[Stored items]
=== Section Start ===

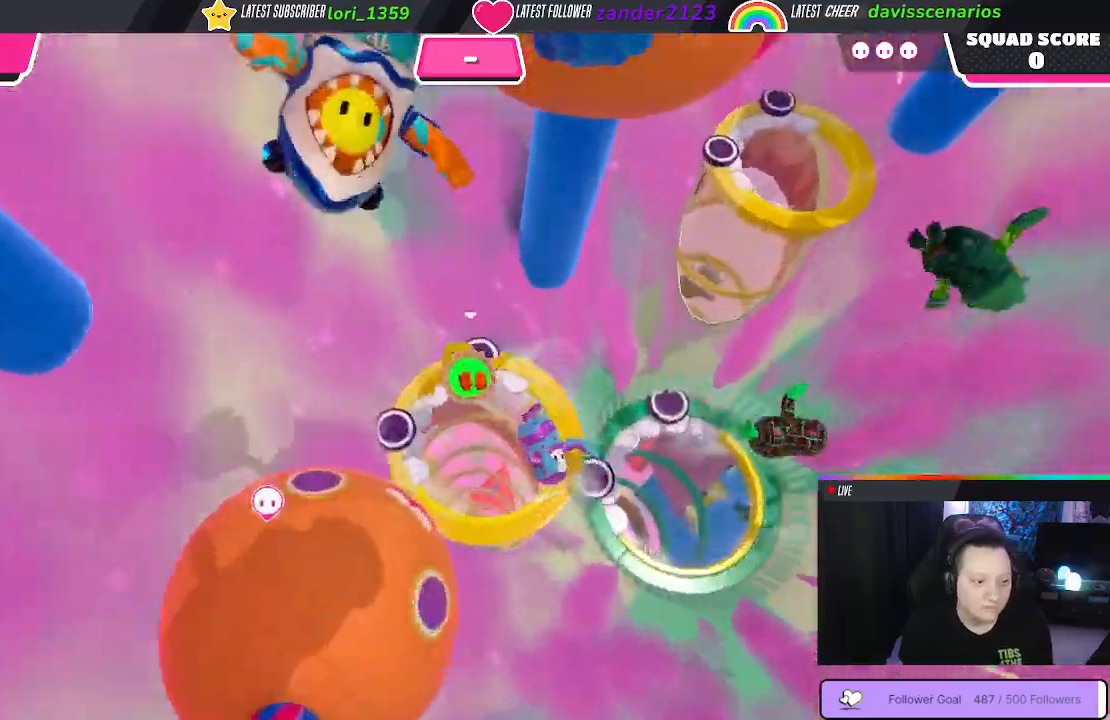
{"buttons": [], "left_stick": "up", "right_stick": "left", "events": [[383, "left_stick", "up"], [483, "right_stick", "left"]]}
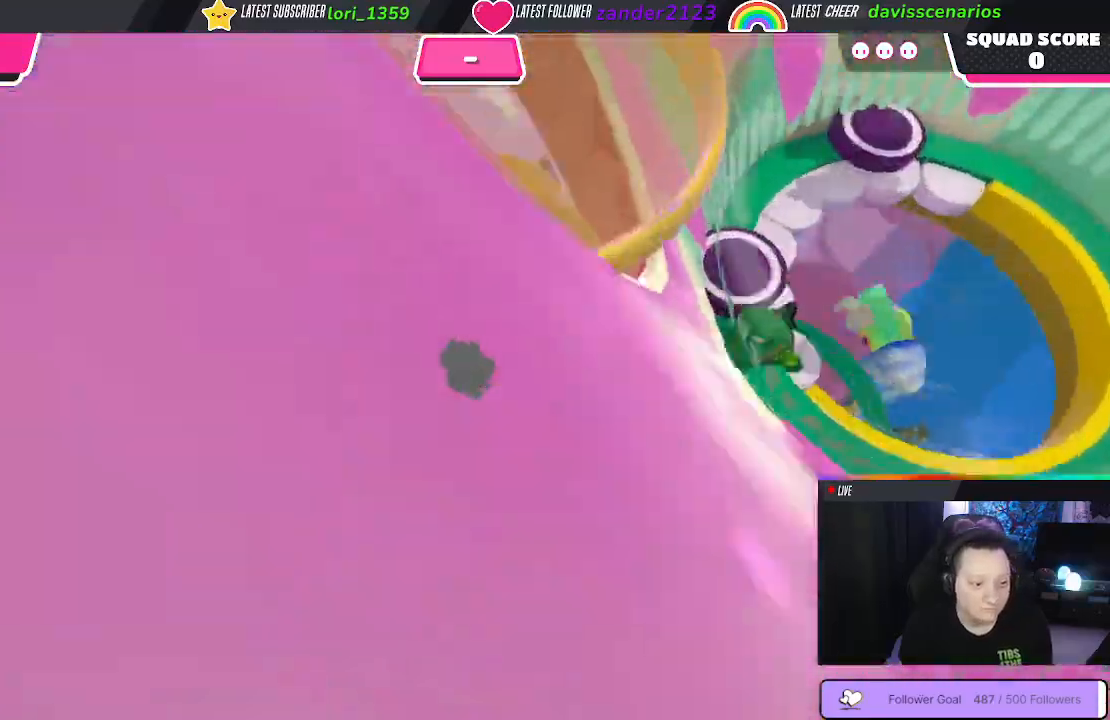
{"buttons": [], "left_stick": "up", "right_stick": "center", "events": [[167, "right_stick", "center"], [233, "A", "down"], [350, "A", "up"]]}
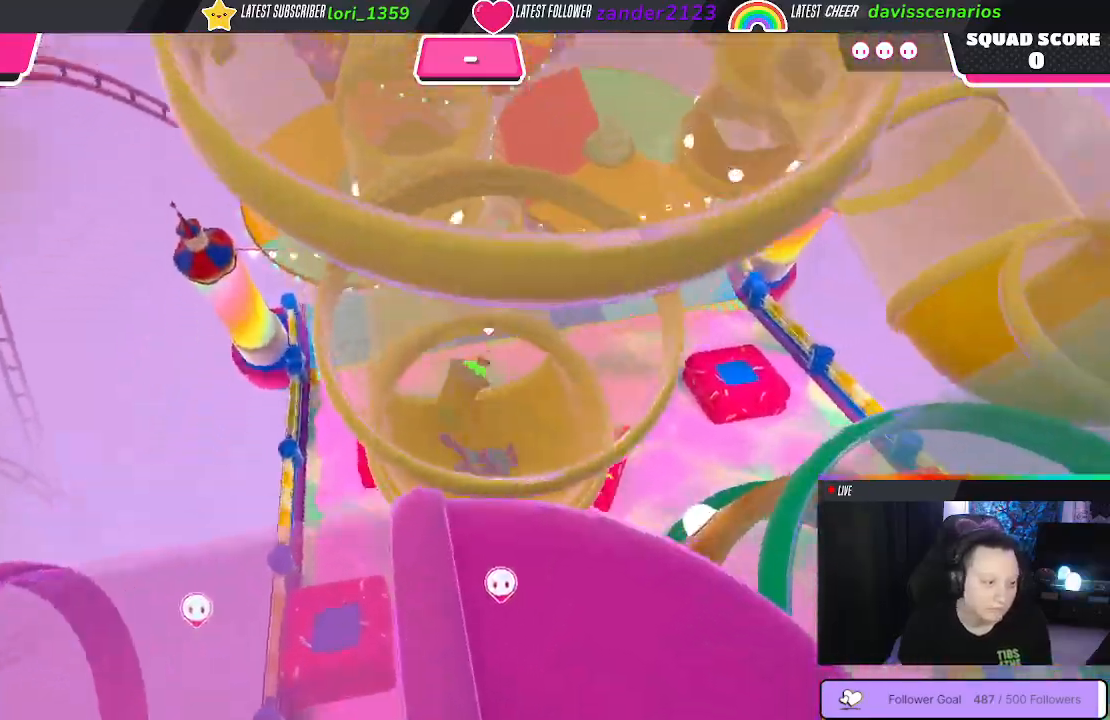
{"buttons": [], "left_stick": "up", "right_stick": "center", "events": []}
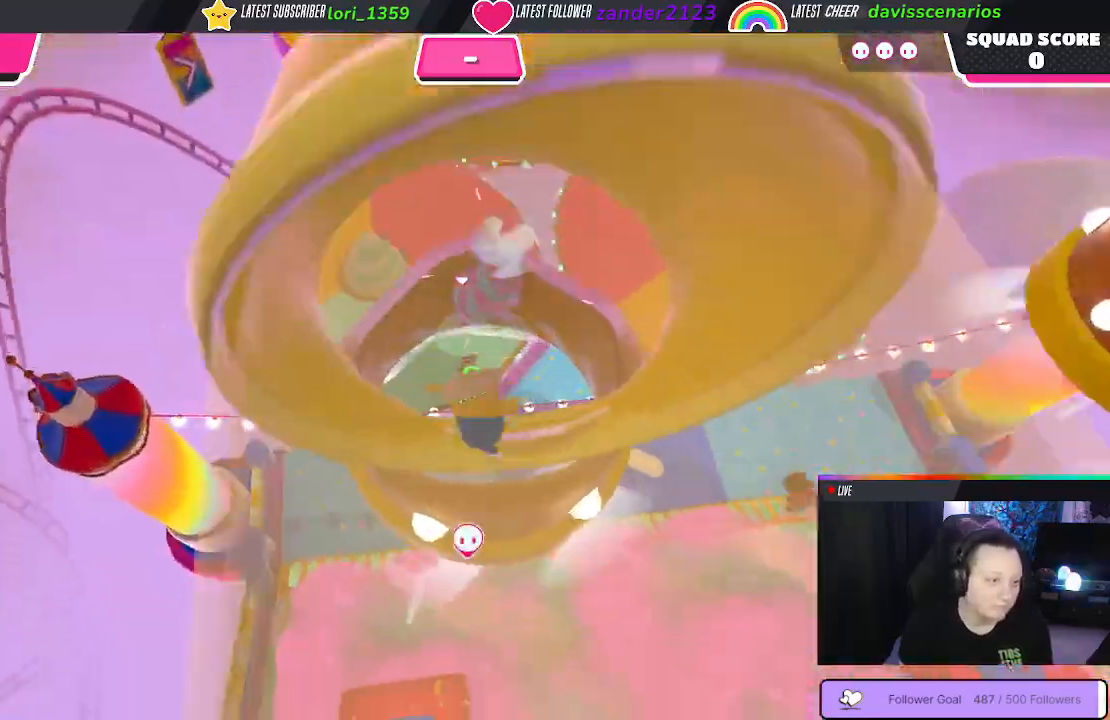
{"buttons": [], "left_stick": "up", "right_stick": "center", "events": []}
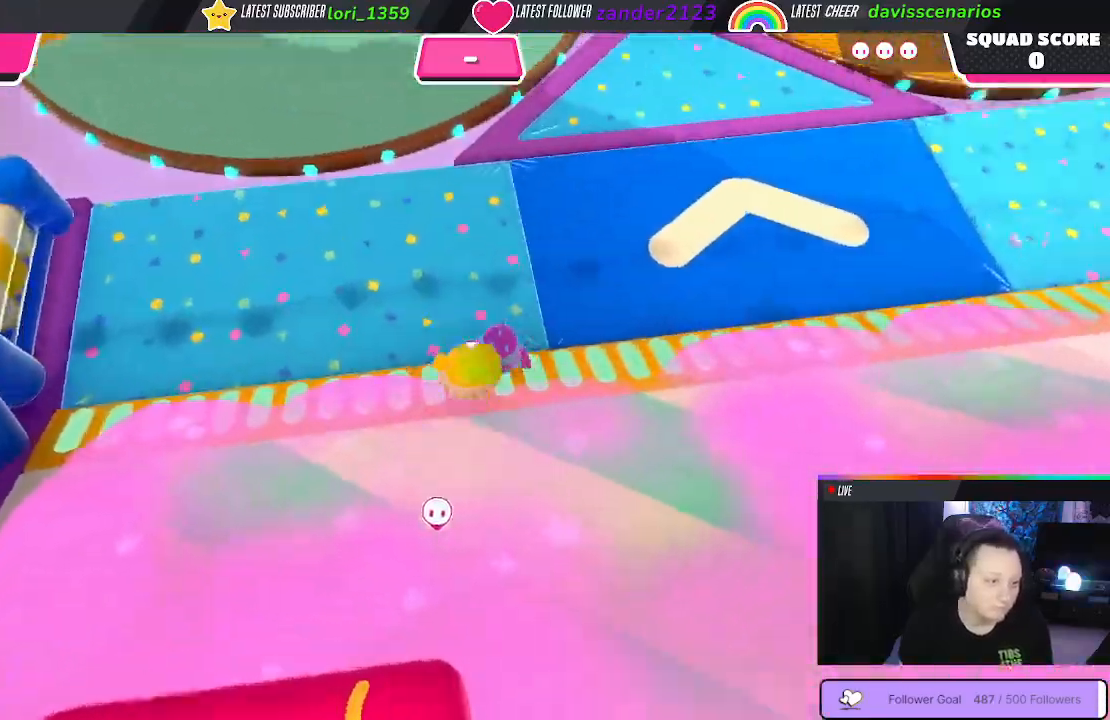
{"buttons": [], "left_stick": "up", "right_stick": "center", "events": [[400, "A", "down"], [483, "A", "up"]]}
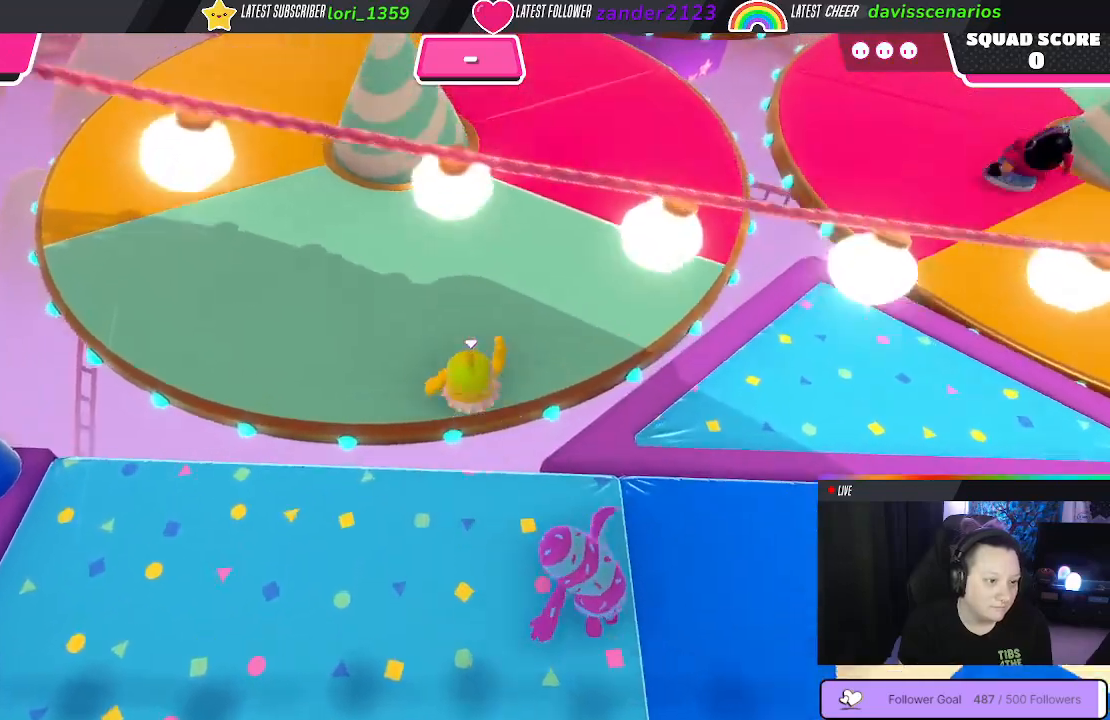
{"buttons": [], "left_stick": "up", "right_stick": "up-right", "events": [[417, "right_stick", "up-right"]]}
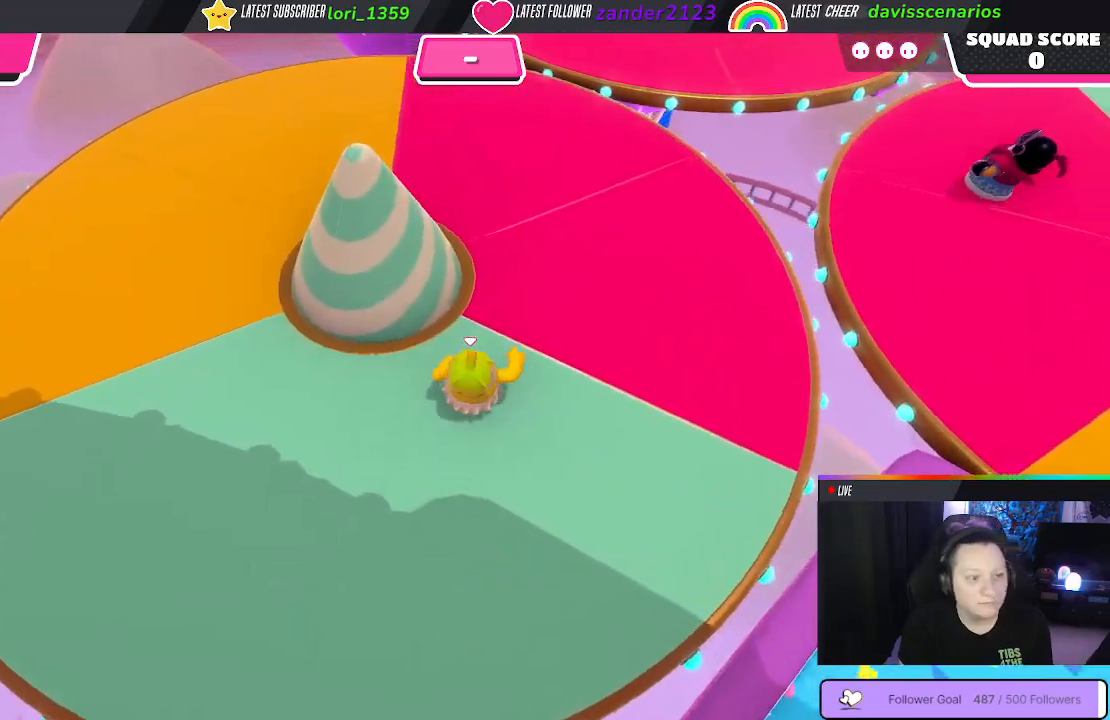
{"buttons": [], "left_stick": "up", "right_stick": "center", "events": [[133, "right_stick", "up-left"], [383, "right_stick", "center"]]}
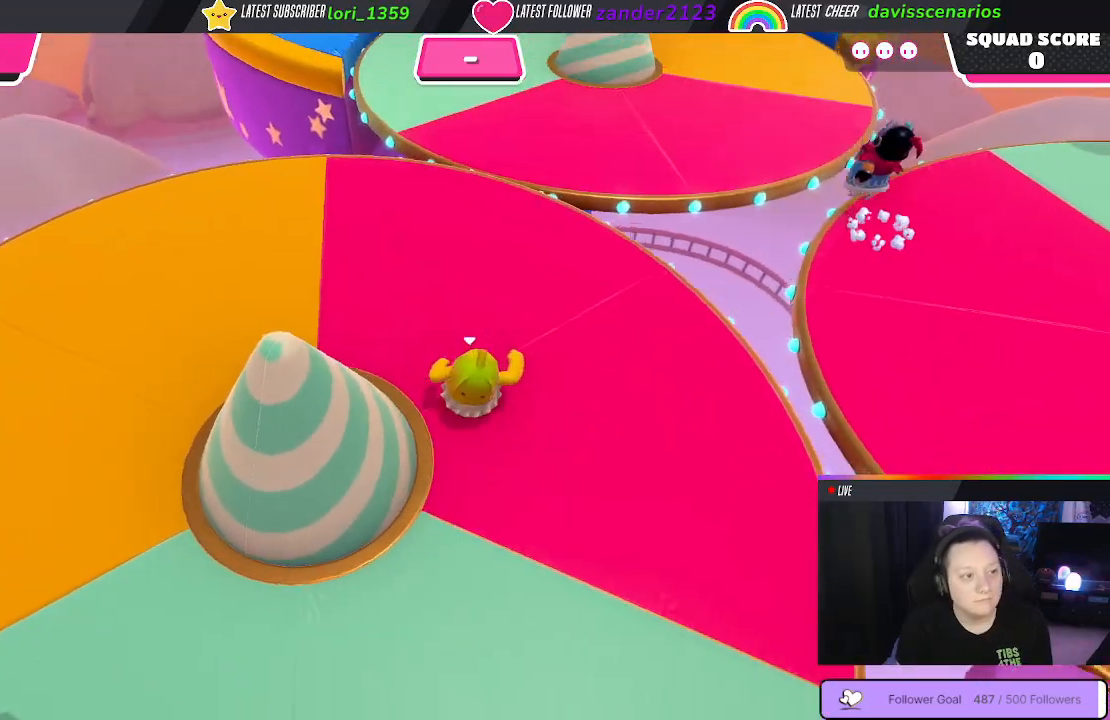
{"buttons": [], "left_stick": "up", "right_stick": "center", "events": []}
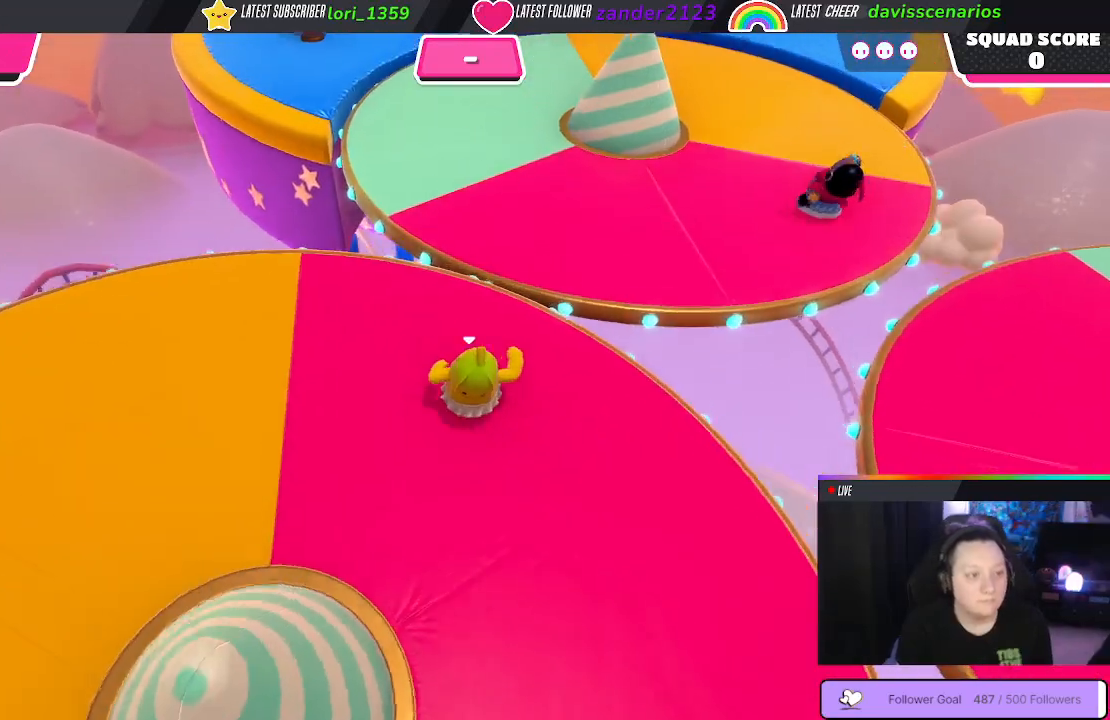
{"buttons": [], "left_stick": "up", "right_stick": "center", "events": [[83, "A", "down"], [200, "A", "up"]]}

=== Section End ===

### Task to complete:
A word-for-word copy of the records is needed, one that contains no pictures.

### Your response:
{"buttons": [], "left_stick": "up", "right_stick": "left", "events": [[383, "left_stick", "up"], [483, "right_stick", "left"]]}
{"buttons": [], "left_stick": "up", "right_stick": "center", "events": [[167, "right_stick", "center"], [233, "A", "down"], [350, "A", "up"]]}
{"buttons": [], "left_stick": "up", "right_stick": "center", "events": []}
{"buttons": [], "left_stick": "up", "right_stick": "center", "events": []}
{"buttons": [], "left_stick": "up", "right_stick": "center", "events": [[400, "A", "down"], [483, "A", "up"]]}
{"buttons": [], "left_stick": "up", "right_stick": "up-right", "events": [[417, "right_stick", "up-right"]]}
{"buttons": [], "left_stick": "up", "right_stick": "center", "events": [[133, "right_stick", "up-left"], [383, "right_stick", "center"]]}
{"buttons": [], "left_stick": "up", "right_stick": "center", "events": []}
{"buttons": [], "left_stick": "up", "right_stick": "center", "events": [[83, "A", "down"], [200, "A", "up"]]}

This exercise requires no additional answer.